A lot of stories have existed between us for years that still haven’t been written. They are waiting for the right conditions or circumstances in the world to emerge or in ourselves. Maybe we still have work to do on ourselves in order to be the kind of people who can facilitate them or achieve them?

So that’s the kind of work that we do. That thinking, debating, pondering, and questioning is so much more important than the actual physical writing part, which happens pretty effortlessly if you have your flight plan in order,” adds Batmanglij.

Writing Voice

We asked Brit Marling and Zal Batmanglij what defines their writing. “I think we’re very interested in outsiders versus insiders and the idea of what groups are established, or sanctioned, or have power. What does it mean to be an underdog outsider and to try to infiltrate it? What happens when you do?” asks Brit.

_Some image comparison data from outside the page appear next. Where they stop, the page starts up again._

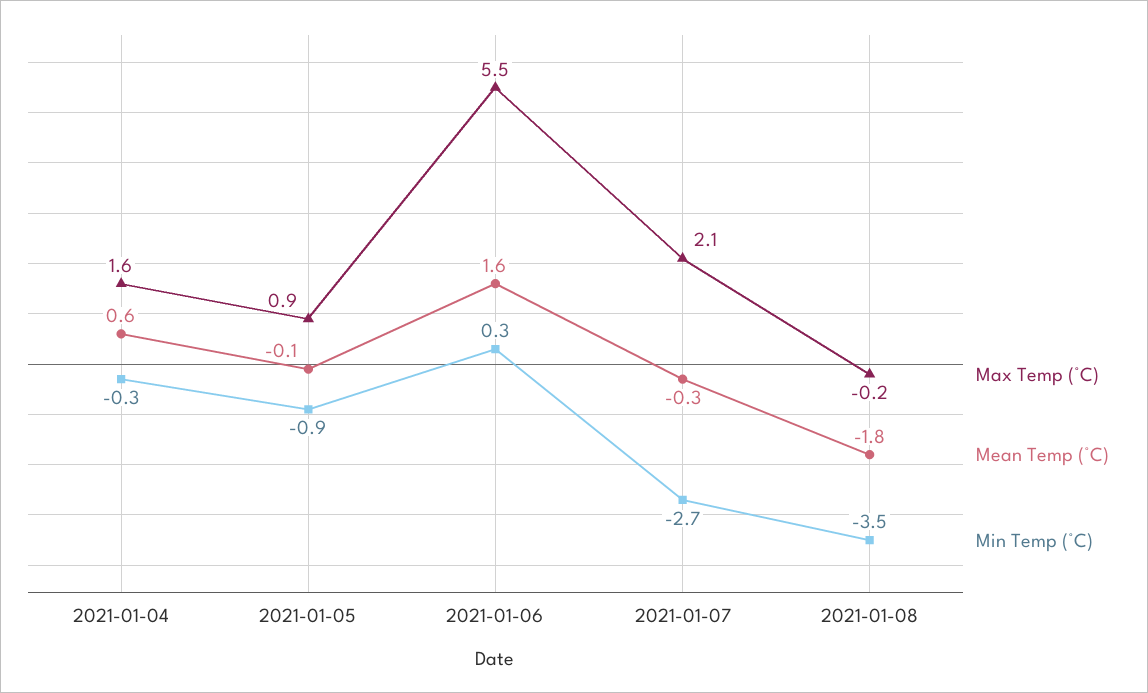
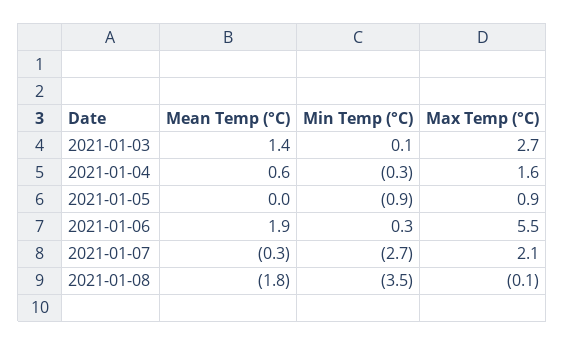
  {
    "Max Temp (°C)": {
      "2021-01-04": 1.6,
      "2021-01-05": 0.9,
      "2021-01-06": 5.5,
      "2021-01-07": 2.1,
-     "2021-01-08": -0.2
+     "2021-01-08": -0.1,
+     "2021-01-03": 2.7
    },
    "Mean Temp (°C)": {
      "2021-01-04": 0.6,
-     "2021-01-05": -0.1,
+     "2021-01-05": 0,
-     "2021-01-06": 1.6,
+     "2021-01-06": 1.9,
      "2021-01-07": -0.3,
-     "2021-01-08": -1.8
+     "2021-01-08": -1.8,
+     "2021-01-03": 1.4
    },
    "Min Temp (°C)": {
      "2021-01-04": -0.3,
      "2021-01-05": -0.9,
      "2021-01-06": 0.3,
      "2021-01-07": -2.7,
-     "2021-01-08": -3.5
+     "2021-01-08": -3.5,
+     "2021-01-03": 0.1
    }
  }

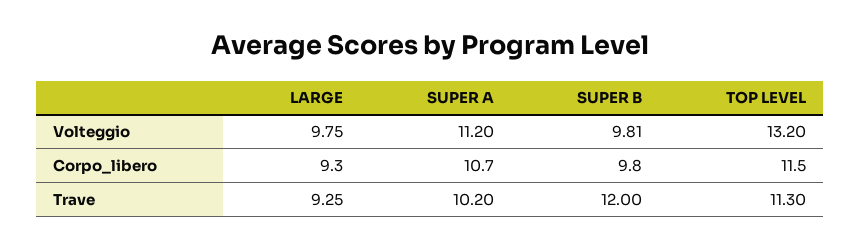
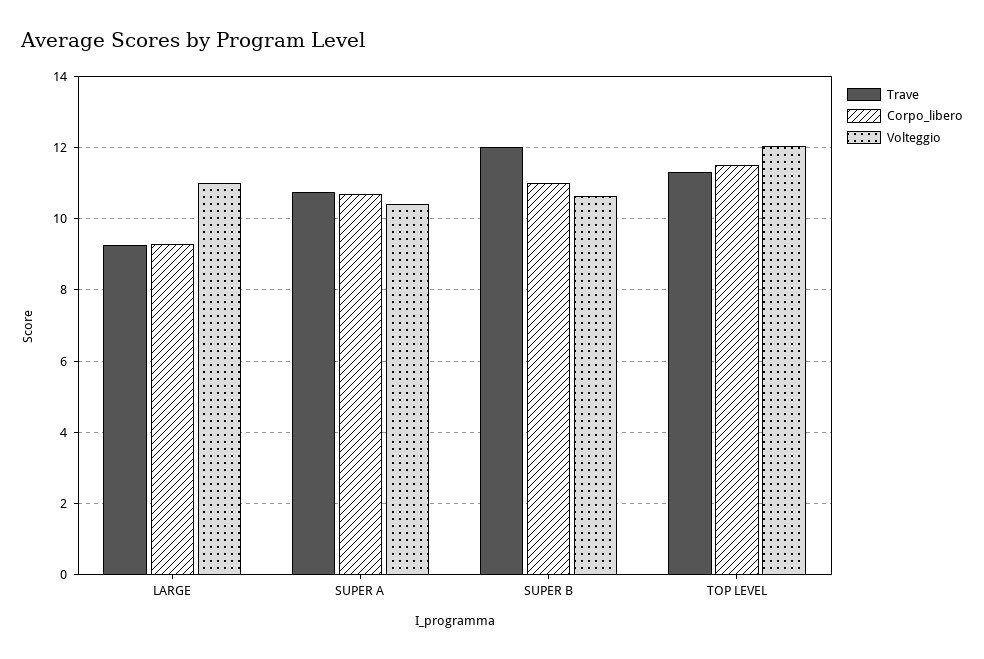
  {
    "Volteggio": {
-     "LARGE": 9.75,
+     "LARGE": 11,
-     "SUPER A": 11.2,
+     "SUPER A": 10.4,
-     "SUPER B": 9.81,
+     "SUPER B": 10.6,
-     "TOP LEVEL": 13.2
+     "TOP LEVEL": 12
    },
    "Corpo_libero": {
      "LARGE": 9.3,
      "SUPER A": 10.7,
-     "SUPER B": 9.8,
+     "SUPER B": 11,
      "TOP LEVEL": 11.5
    },
    "Trave": {
      "LARGE": 9.25,
-     "SUPER A": 10.2,
+     "SUPER A": 10.8,
      "SUPER B": 12,
      "TOP LEVEL": 11.3
    }
  }

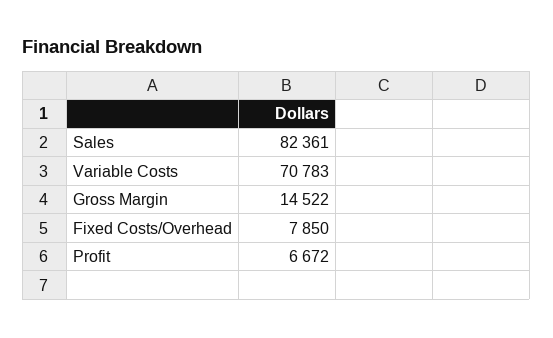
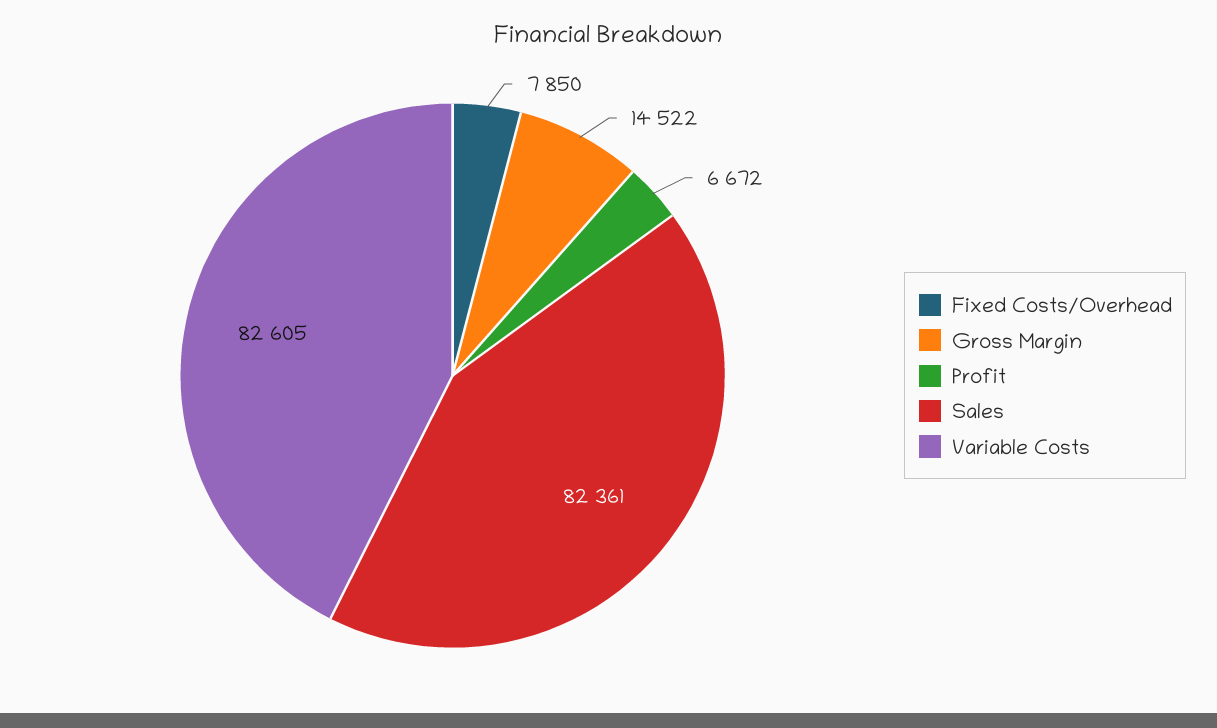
  {
    "Sales": 82361,
-   "Variable Costs": 70783,
+   "Variable Costs": 82605,
    "Gross Margin": 14522,
    "Fixed Costs/Overhead": 7850,
    "Profit": 6672
  }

I think there’s also been a desire to try to write the kind of women that we know in our lives – our mothers and our friends, that when I go to the cinema or turn on my TV, I often feel a little bereft for the lack of these deep, strong, complicated, evolved women that are in the world, but less in our storytelling,” continues Brit.

When we’re reinventing genres we need to be more inclusive. I think the key to writing a murder mystery is probably to know your ending and to know that your ending has something to say. Once you have that ending, everything from there becomes quite clear in what you need to set up, who you need to set up, who the characters are, and where they have to move to arrive at that place,” concludes Marling.